Josh White

Personal information
- Full name: Josh White
- Born: 9 August 1971 (age 54)

Playing information
- Position: Halfback, Five-eighth
Club
| Years | Team | Pld | T | G | FG | P |
| 1993–95 | Western Suburbs | 19 | 4 | 0 | 0 | 16 |
| 1996 | Illawarra Steelers | 14 | 2 | 0 | 0 | 8 |
| 1997 | London Broncos | 24 | 10 | 0 | 1 | 41 |
| 1998 | Salford City Reds | 25 | 11 | 7 | 1 | 59 |
|  | Total | 82 | 27 | 7 | 2 | 124 |
- Source: As of 21 December 2022

= Josh White (rugby league) =

Australian rugby league footballer (born 1971)

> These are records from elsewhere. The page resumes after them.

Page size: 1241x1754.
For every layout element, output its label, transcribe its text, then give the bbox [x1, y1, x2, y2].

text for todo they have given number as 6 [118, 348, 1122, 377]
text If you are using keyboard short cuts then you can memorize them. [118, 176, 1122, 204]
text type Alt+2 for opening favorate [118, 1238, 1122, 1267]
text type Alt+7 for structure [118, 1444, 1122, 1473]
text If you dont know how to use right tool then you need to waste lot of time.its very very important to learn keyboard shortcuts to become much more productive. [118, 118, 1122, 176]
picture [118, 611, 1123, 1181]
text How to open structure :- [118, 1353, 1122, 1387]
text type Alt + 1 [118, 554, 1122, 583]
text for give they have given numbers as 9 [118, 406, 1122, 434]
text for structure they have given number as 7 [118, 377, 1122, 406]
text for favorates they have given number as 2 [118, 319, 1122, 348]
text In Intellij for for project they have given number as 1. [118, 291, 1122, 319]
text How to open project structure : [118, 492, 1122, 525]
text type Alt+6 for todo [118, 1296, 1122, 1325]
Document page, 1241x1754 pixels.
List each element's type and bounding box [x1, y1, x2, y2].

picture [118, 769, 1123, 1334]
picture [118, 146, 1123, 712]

Josh White is an Australian former professional rugby league footballer who played in the 1990s. He played for Western Suburbs and the Illawarra Steelers in the ARL competition. He also played for Salford and the London Broncos in the Super League. He is the younger brother of former rugby league player Kyle White.

==Playing career==
White started his rugby league career at the Canterbury Bulldogs as a 17 year old and played from 1989 - 1991. White made his first grade debut in round 1 of the 1993 NSWRL season against the Gold Coast Seagulls at Campbelltown Sports Stadium. White spent five seasons at Western Suburbs before joining Illawarra in 1996. White only spent one year at Illawarra making 14 appearances. White then signed for the London Broncos in the Super League and enjoyed a successful season as the club finished runners up in the competition and receiving the Super League Player of the Month in April 1997. In 1998, White signed for Salford and finished as the clubs joint top try scorer, however they would finish second last on the table.